Here are a few solutions:

  1. Stop confusing sport with physical education: they are different. Sport is an expression of physical abilities, rather than a tool to develop them. Traditional p.e. was just that.
  2. Have some balls and set some physical targets for your school. Make them public and accountable (all pupils leaving Primary school able to climb a rope, vault a box, run 800m without stopping and throw 20 metres would be a start).
  3. Give teachers skills to observe and encourage quality movement, rather than laminated lesson plans which are about survival.

“The Teacher…must also know how to stimulate and control the pupils’ efforts so as to obtain the quality of performance that brings out the full value which the exercise has for the pupils at the particular stage of development and training they have reached. Technical skill alone will not enable him to do this: sympathetic understanding and powers of leadership are needed.” (3).

Here is an example of a group of kids aged 12-14 doing a small circuit round the gym. Whilst it may be called gymnastics now, it is only p.e. from the 1960s.

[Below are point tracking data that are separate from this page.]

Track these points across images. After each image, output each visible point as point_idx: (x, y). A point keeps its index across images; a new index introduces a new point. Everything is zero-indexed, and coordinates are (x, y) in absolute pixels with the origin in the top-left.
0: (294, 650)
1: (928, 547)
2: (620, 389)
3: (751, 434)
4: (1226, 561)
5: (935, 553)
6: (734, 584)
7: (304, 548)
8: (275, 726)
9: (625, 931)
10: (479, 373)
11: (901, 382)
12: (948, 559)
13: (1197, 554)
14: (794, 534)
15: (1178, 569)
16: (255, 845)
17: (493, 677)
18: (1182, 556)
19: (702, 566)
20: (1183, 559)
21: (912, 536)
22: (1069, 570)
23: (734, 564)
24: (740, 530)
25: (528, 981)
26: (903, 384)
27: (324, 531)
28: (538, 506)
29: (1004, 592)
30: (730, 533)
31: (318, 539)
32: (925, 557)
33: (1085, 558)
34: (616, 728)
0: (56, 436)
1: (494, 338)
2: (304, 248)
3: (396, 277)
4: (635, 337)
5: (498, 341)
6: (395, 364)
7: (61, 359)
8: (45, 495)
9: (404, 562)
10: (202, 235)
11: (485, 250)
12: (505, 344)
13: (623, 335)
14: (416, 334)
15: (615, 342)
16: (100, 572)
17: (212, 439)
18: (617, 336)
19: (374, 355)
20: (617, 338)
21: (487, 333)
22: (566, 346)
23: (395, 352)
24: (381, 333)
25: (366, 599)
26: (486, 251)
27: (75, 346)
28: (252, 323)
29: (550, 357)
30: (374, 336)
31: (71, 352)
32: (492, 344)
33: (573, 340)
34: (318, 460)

Further reading: How to create an outstanding physical education programme


  1. Educating the Intelligent: M. Hutchinson & C. Young. Pelican (1969)
  2. Manual of Physical Training: The War Office. HMSO (1931).
  3. Reference Book of Gymnastic Training for Boys. Board of Education (1947).


  1. Tim Newton says:

    Thanks James, a great read. I am in primary schools at the moment coaching the keystone movements and locomotive movements with college students to year 2’s. We are testing / challenging them this week on the 5 movements we went through on the Physical Literacy course, should be interesting. There is only one teacher I would call a PE teacher in North Devon in Pimary school and the school that is now an academy made the decision to employ him in that role 4 years ago. But most that I met have an over reliance on the youth sports trust and NGB lesson cards with no real direction for PE and aim their goals towards what ever tournament is going on. P.S my girls must have had at least 6 half days out practicing for their Christmas play!

  2. John Robertson says:

    Hi excellent article. Although have to say in my own school, it isn’t quite as you see it. I baseline all reception children and work closely on improving further their fundamental movement skills. Again in KS1 a focus on the FMS and moving these skills into small gameS. A lot of work with SAQ equipment, focusing on their movement across ladders and hurdles. I always aim to make the lesson fun but at the same time high quality PE. Competition isn’t and shouldn’t be the be all and end all of PE, but at the same time has a place. I have worked very hard over the years, at improving with great results.

  3. Mark Sheppard says:

    Clear article well argued and observed. Follows on nicely from the history of gymnastics which illistrated a pathway for physical literacy. I will share this to the parents of the children I work with and help them get a different perspective.
    Thanks for taking the time to put this out there. Its a much needed message.
    As for the girls in my sessions they love showing off their gymnastic skills and shaming the boys. I hope they keep that joy of movement as they hit the teens.